Guest Author - Jessica Carson
A wide variety of vegetables suitable for container growing will do well in winter if you have a protected area or your winters are fairly mild. Once you choose a cold hardy variety, your main concern is protecting your plants from frost. Container gardens are especially well-suited for this, as your garden in portable. If needed, you can even bring your garden indoors if a hard frost is expected at night, then move the containers back out during the warmer days.
You can start your plants from seed or select four- or six-packs from your local nursery. Remember that, during the cold days of winter, seed germination times will be longer than during the spring and summer. You can speed up germination by starting your seed indoors or by building a small plastic-covered area in your patio or garden to act as a green house.
Due to the colder temperatures your plants will take longer to mature than during warm weather, also. Add roughly 1/4 to 1/3 of the growing days to get your expected harvest dates. For example, a plant with 45 days-to-harvest during the summer will take 56 to 60 days in the winter.
Be sure to protect your garden from extreme cold, and never let it freeze. You can cover it at night with plastic or a cold frame, just be sure to remove the cover during the day so you don't cook your vegetables before you are ready to harvest them!
Here is a list of some vegetables best suited for a winter garden:
ASPARAGUS: these grow from roots over a several year period. It is best to not harvest any stalks the first year after planting to allow the plant to grow a strong root system. You can start harvesting the second year.
ARUGULA: a leafy green which grows easily. Great added to salads with baby lettuce leaves ad spinach.
BEETS: these will do well in containers if you give them enough root space. Depending on your winter temperatures they may grow very slowly, with first harvest in the spring. Tops may be harvested (sparingly) by snipping a leaf or two off with scissors throughout the winter.
BOK CHOI: a great plant for containers. These can be harvested any time after they reach 3 inches in height or more.
BROCCOLI: Some varieties are more cold hardy than others – check your seed packets. Cam be harvested before the heads fully mature and the entire stalk used – it is especially tender at this stage.
CABBAGE, CHINESE CABBAGE, and NAPA CABBAGE: these do especially well in containers. If you like, harvest by cutting the head from the root just above ground level, then cover with mulch for the rest of the winter. In spring, new, small cabbage heads will grow in a ring around the base.

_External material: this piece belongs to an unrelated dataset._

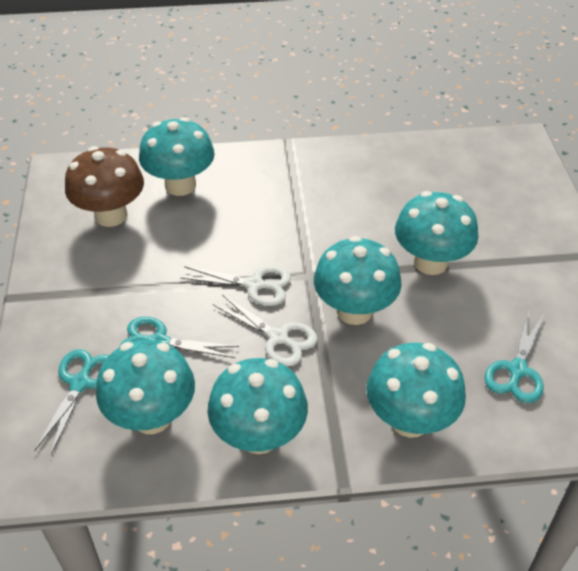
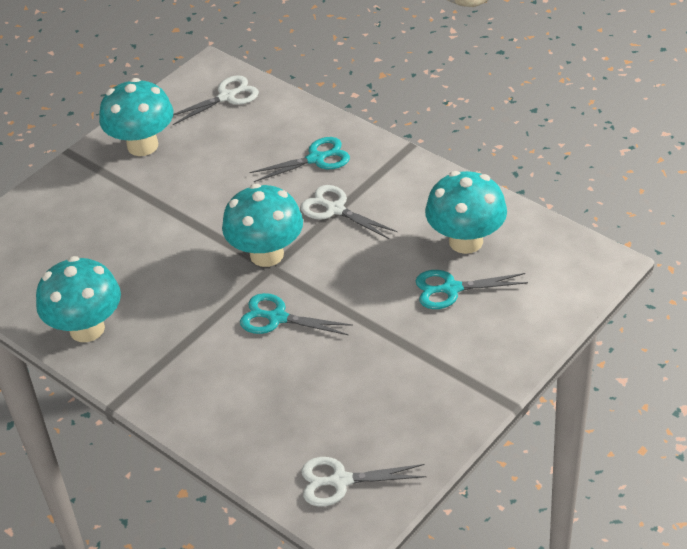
brown mushroom: 1 -> 0
turquoise mushroom: 6 -> 4
white scissors: 2 -> 3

CARROTS and PARSNIPS: will do well in containers, especially the short varieties. Carrots do not transplant well, so sew seed directly in your containers.
CAULIFLOWER: like broccoli, some varieties are better suited to cold temperatures than others. Can also be harvested young for especially tender stalks.
FAVA BEANS: will do well in cold weather if kept from freezing. Enjoy them steamed or boiled by themselves or on your salad, or add them to stews, soups, and vegetable dishes.
KOMATSUNA or MUSTARD SPINACH: with a taste somewhere between cabbage and mustard greens, this green can be grown year-round. Harvest leaves young for a special treat!
LETTUCE, head and leaf: Grow leaf varieties for harvesting of young leaves for salads. Sew the seeds close together in your container and cut with scissors when leaves reach 3-4 inches in height. Head varieties will do well, but grow slowly in the cold. Great to grow in winter for an early spring harvest.
MUSTARD GREENS: another great salad vegetable, can be harvested young or let fully mature.
PEAS – SNAP and SNOW: will do very well, especially the powdery-mildew resistant varieties. Most will need poles or a trellis, especially if your garden gets some wind.
RADISH: will grow slowly, but both tops and root can be used. Like most root crops, radish do not like to be transplanted so sew directly in your container.
SPINACH: some varieties are quite cold hardy. Harvest young leaves or let the plant grow to maturity; either way fresh spinach is a treat during the winter.
TURNIPS: like beets, these will grow slowly but you can harvest a few of the leaves from time-to-time during the winter, then be rewarded with fresh turnips in the spring.